Análisis:¿Qué consecuencias tendrá la retirada de EE. UU. para la acción climática internacional?
“Piensa mal y acertarás”. El refrán le viene como anillo al dedo a un Donald Trump al que se le puede acusar de muchas cosas, pero el no ser explícito sobre sus objetivos ya no es una de ellas. Al Trump 1.0 errático del primer mandato, le ha sucedido un Trump 2.0 determinado a desmontar el orden mundial que ha regido las relaciones internacionales durante los últimos 80 años y del que su país fue un arquitecto central.

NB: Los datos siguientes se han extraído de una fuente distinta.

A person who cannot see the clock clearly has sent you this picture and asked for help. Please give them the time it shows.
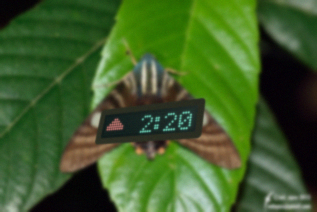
2:20
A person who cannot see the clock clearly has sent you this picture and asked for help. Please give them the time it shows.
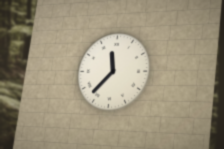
11:37
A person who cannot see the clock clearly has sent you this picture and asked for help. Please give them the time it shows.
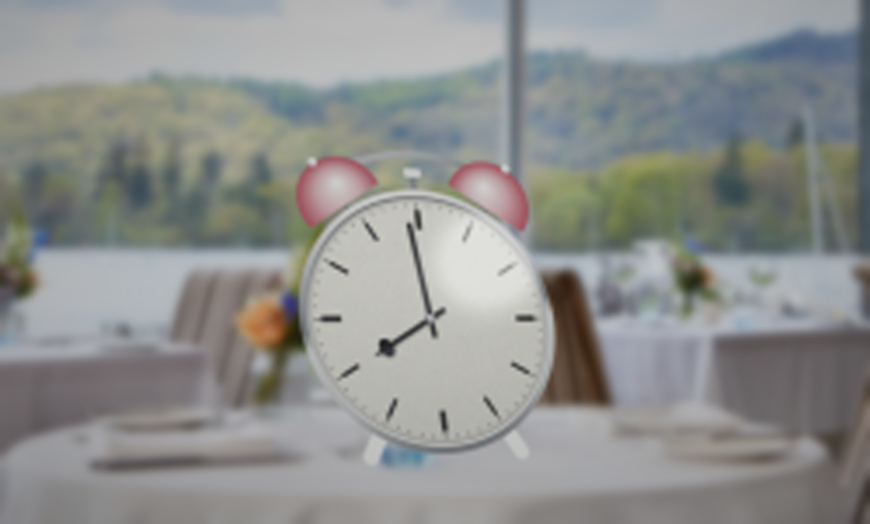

El pasado 7 de enero, el presidente estadounidense ordenó retirar a su país (tanto de la membresía como de la financiación) de 66 organizaciones, tratados y convenciones internacionales. 31 de esas organizaciones son de las Naciones Unidas y trabajan principalmente para coordinar e impulsar la acción frente al cambio climático, y a favor de las energías renovables y el desarrollo sostenible.
Es la crónica de una muerte anunciada. Trump ya lo dejó entrever en su discurso en la tribuna de la Asamblea General de la ONU en Nueva York en septiembre pasado, y ya lo dejó meridianamente claro el 25 de noviembre cuando publicó su Estrategia de Seguridad Nacional. La operación en Venezuela para detener al presidente de facto del país Nicolás Maduro y a su esposa, este 3 de enero, fue la prueba más evidente de que Trump cumple algunas de sus amenazas, independientemente de lo inimaginables que nos puedan parecer a muchos.
Cómo entender la “gran” retirada estadounidense
La retirada de Estados Unidos de 66 organismos internacionales no es un simple repliegue o abandono pasivo del multilateralismo, sino que lo vemos como un misil en la línea de flotación de las instituciones que sostienen la cooperación global. No solo se trata de salidas aisladas, sino de un intento sistemático de desacreditar y vaciar de recursos las instituciones que componen la arquitectura política, científica y financiera que ha facilitado la acción climática y sostenible desde hace décadas.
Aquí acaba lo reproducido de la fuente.